You may decide to have four main sections in your report, including a) introduction, b) model building,
c) model evaluation, and d) conclusion & summary. Alternatively, you may decide to combine part b)
2023 S1 – Assignment 1
4
and part c) and have three sections, including 1) introduction, 2) model building and evaluation, 3)
conclusion and summary. Both approaches are accepted.
It is up to you to decide what proportion of your report goes to each part. You may include tables, charts,
or tables of your analysis and models. At the end of your analysis, your Jupyter Notebook should be
uploaded along with your report.
The consistency of your Jupyter Notebook will be checked with the results in your report. You do not
need to provide the screenshots of your Jupyter Notebook, as the marker can observe them from your
file. Consider the following points for designing your process:
• You need to create only one Notebook with as many cells and outputs that are needed.
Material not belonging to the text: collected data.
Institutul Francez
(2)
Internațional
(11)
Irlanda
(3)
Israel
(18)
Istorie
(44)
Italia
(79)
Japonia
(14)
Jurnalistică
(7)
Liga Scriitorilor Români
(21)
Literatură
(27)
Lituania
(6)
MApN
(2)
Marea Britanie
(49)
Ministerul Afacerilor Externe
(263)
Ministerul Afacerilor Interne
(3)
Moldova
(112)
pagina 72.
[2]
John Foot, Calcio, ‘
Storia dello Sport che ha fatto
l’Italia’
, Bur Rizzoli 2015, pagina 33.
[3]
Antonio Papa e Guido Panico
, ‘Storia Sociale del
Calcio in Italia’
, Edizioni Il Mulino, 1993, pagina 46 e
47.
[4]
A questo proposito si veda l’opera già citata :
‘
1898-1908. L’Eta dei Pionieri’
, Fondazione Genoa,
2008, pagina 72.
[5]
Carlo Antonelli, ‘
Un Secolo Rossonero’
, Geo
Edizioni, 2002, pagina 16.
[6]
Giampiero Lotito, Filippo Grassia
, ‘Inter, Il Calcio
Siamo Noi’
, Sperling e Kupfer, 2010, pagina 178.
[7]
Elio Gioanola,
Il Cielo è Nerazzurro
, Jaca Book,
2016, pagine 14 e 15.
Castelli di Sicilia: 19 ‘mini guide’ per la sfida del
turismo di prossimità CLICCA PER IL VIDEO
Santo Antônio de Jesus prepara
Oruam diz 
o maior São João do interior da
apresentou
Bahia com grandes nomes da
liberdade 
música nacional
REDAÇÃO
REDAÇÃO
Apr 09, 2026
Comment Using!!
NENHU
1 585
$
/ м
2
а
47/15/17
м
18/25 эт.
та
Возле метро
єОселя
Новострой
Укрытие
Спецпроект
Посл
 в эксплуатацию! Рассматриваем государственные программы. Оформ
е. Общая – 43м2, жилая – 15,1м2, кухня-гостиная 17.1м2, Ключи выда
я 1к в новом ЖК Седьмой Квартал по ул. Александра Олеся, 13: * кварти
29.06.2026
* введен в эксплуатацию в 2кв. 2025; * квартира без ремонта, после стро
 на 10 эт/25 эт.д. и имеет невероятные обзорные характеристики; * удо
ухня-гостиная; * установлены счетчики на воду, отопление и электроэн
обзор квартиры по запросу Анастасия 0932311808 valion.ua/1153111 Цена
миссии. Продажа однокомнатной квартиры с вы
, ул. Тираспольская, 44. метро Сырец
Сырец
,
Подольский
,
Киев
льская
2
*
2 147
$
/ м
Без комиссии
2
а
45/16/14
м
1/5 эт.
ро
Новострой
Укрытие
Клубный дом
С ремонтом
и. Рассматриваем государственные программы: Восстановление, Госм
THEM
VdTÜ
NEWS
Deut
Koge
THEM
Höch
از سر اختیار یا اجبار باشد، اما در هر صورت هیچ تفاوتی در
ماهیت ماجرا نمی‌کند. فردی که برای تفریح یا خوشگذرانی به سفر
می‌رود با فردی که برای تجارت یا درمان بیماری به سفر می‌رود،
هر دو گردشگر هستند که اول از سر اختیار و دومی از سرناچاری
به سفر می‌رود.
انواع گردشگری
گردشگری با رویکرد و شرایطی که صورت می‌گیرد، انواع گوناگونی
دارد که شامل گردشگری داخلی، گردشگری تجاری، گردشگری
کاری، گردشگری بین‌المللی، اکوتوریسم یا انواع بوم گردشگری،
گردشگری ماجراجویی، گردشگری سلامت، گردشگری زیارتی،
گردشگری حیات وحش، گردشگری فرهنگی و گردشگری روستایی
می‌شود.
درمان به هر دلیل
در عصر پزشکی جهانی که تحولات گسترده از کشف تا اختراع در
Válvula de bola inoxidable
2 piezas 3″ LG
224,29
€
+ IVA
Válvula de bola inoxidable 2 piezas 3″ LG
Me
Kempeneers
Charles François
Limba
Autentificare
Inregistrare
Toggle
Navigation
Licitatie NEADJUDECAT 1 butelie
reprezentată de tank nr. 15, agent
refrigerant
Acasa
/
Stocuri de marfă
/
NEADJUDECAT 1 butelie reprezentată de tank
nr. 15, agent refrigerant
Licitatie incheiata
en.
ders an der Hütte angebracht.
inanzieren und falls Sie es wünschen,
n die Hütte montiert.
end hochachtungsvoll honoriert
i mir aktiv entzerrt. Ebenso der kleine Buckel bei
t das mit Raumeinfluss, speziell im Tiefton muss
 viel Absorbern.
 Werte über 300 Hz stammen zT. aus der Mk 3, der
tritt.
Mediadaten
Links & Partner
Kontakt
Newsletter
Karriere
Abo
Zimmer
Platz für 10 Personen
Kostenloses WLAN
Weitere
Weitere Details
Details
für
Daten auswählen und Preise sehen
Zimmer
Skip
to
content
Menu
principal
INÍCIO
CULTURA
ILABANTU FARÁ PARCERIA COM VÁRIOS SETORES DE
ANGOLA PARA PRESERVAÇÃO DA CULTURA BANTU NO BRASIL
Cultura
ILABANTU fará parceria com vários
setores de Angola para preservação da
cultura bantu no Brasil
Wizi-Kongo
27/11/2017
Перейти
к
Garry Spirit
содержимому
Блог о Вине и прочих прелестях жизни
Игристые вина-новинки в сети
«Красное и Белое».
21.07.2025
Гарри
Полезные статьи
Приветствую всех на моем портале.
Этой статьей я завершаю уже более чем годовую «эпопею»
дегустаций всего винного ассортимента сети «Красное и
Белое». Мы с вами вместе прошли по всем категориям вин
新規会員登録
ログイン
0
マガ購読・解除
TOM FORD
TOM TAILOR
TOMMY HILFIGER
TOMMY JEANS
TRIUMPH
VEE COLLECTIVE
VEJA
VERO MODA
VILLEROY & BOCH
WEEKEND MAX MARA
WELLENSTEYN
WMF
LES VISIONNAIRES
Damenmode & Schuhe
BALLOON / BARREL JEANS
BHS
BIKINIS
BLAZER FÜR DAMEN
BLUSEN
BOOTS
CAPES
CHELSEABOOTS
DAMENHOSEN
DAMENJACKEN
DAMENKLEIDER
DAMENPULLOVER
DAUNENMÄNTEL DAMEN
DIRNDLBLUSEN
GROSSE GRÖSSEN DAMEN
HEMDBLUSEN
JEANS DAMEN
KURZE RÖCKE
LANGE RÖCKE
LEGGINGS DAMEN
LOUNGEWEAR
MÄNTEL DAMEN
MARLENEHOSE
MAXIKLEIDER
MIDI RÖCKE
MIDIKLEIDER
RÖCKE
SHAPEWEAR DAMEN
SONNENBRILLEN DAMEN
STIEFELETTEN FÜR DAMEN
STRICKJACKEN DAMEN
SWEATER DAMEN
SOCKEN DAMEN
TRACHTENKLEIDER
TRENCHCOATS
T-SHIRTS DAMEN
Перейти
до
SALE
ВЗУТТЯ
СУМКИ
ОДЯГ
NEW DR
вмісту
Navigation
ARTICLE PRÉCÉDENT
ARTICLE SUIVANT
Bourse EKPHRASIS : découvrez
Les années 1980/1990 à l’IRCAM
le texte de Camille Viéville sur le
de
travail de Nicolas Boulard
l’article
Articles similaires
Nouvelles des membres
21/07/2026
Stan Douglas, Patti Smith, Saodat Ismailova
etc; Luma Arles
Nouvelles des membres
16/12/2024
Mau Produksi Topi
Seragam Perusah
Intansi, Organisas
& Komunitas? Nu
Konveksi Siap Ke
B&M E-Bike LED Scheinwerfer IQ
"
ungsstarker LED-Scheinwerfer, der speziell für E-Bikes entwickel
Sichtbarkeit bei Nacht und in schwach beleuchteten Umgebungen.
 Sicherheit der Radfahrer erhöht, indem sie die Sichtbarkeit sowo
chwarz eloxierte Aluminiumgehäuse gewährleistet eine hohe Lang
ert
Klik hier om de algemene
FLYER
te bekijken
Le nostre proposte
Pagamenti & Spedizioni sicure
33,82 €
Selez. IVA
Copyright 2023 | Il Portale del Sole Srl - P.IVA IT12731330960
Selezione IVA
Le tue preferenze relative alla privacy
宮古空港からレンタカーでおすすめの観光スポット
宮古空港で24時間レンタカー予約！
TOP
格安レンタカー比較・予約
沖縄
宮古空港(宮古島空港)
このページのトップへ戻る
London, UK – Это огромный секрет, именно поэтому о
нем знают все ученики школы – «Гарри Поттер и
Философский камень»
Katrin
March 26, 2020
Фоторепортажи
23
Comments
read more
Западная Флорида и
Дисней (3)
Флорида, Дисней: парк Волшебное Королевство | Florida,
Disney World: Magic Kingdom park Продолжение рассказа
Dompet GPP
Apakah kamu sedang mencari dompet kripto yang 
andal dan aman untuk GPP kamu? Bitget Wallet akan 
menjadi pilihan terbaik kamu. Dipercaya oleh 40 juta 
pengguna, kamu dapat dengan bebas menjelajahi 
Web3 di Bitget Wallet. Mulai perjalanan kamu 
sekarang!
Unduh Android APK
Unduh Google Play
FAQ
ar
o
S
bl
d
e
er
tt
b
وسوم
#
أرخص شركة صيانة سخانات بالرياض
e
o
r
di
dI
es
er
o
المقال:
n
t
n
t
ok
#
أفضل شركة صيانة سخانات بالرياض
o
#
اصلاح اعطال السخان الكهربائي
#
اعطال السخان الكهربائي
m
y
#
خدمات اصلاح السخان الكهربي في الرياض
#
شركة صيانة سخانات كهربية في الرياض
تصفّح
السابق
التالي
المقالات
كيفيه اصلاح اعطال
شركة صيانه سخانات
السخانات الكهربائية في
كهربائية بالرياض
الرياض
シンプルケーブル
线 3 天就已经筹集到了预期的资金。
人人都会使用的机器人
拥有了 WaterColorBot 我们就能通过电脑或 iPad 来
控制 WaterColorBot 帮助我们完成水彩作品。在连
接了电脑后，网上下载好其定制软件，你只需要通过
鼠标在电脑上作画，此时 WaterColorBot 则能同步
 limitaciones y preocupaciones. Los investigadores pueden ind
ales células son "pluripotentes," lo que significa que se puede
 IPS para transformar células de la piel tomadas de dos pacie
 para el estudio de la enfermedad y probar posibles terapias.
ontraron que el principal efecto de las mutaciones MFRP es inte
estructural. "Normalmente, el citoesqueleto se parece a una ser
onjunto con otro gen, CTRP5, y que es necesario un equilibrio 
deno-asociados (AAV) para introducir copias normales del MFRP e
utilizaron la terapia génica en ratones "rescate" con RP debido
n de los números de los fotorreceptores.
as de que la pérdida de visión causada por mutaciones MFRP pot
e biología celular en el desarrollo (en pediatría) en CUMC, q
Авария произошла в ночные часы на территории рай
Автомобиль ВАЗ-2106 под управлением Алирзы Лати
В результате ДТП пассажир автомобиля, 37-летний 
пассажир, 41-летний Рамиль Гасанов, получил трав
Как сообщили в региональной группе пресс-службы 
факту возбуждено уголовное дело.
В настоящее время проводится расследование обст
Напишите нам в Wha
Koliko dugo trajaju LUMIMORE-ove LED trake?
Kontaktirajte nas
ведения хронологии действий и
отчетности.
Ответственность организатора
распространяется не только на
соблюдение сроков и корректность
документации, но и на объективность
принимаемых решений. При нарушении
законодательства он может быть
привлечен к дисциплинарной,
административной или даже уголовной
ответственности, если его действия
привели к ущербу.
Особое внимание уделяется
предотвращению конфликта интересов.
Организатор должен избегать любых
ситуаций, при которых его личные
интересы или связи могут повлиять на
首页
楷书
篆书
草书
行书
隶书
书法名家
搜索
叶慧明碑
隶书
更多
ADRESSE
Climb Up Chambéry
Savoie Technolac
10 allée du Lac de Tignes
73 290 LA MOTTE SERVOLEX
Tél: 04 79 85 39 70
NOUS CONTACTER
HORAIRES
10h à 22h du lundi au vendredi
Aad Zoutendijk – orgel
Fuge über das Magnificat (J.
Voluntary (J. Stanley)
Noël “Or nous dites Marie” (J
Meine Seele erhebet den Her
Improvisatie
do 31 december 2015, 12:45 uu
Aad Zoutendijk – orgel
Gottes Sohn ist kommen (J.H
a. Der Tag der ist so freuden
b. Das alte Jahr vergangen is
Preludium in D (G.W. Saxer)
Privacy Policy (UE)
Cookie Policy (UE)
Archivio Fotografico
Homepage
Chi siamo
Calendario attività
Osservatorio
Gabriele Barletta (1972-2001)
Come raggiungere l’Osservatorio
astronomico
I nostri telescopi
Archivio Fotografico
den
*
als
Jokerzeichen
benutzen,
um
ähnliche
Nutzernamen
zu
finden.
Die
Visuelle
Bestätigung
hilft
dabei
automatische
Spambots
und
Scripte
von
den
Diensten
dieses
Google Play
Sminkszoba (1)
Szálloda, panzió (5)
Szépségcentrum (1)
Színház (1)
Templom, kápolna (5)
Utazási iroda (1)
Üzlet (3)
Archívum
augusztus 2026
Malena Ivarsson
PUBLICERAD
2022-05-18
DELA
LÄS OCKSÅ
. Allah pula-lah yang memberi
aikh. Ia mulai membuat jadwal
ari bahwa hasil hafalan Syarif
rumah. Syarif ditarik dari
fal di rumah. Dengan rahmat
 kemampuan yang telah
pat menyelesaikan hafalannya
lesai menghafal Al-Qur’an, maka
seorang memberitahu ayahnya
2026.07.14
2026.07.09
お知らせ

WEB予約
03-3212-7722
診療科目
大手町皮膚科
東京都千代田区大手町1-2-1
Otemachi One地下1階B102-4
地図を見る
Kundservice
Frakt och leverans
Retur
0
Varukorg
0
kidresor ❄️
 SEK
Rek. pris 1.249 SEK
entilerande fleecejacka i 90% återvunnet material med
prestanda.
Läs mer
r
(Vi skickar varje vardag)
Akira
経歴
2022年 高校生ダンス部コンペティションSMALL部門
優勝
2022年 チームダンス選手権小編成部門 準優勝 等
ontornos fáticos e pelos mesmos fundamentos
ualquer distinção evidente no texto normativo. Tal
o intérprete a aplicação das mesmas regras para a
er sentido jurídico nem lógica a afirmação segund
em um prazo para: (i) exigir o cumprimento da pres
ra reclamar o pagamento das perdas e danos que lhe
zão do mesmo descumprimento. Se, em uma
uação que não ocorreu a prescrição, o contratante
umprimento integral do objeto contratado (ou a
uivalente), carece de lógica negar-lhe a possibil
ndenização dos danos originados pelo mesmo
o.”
• You should not modify “A1_Data.xlsx” file before importing it in your Notebook.
• All of your analysis should be done after importing “A1_Data.xlsx” in Jupyter Notebook, not
Excel, or any other analytical tool.
Formatting and professionalism
The project report is to be written to a professional standard. This requires a formal writing style – do
not use dot points - and adopt a professional tone. Given the report’s nature, you may choose to write
this report in the first person. The report must be consistent with the University’s policies on academic
integrity, plagiarism, and consequences as noted below. The report should be typed (in Times Roman
12-point font or larger, single-spaced) and the Word Count should be 1500 words (+/- 10%) in total
length. The Word Count excludes the title page, tables, footnotes and references (if required). The word
limit must be observed or the assessment will be affected as noted in the Rubric. No appendices are to
be provided.
Submission
Submissions are to be done via the two following links in the Assignment 1 folder:
• Written report to be submitted through the TurnItIn link.
• The Jupyter Notebook to be submitted by the Assignment Submission link.
Acceptable submission formats for the written report are Microsoft Word and PDF formats, and a
Jupyter Notebook file. The files must be named in the format of StudentID.pdf (or a. docx or .doc
extension). If your ID is 41724593, the name of your files would be 41724593.pdf or 41724593.ipynp.
The written assignment file should not be zipped.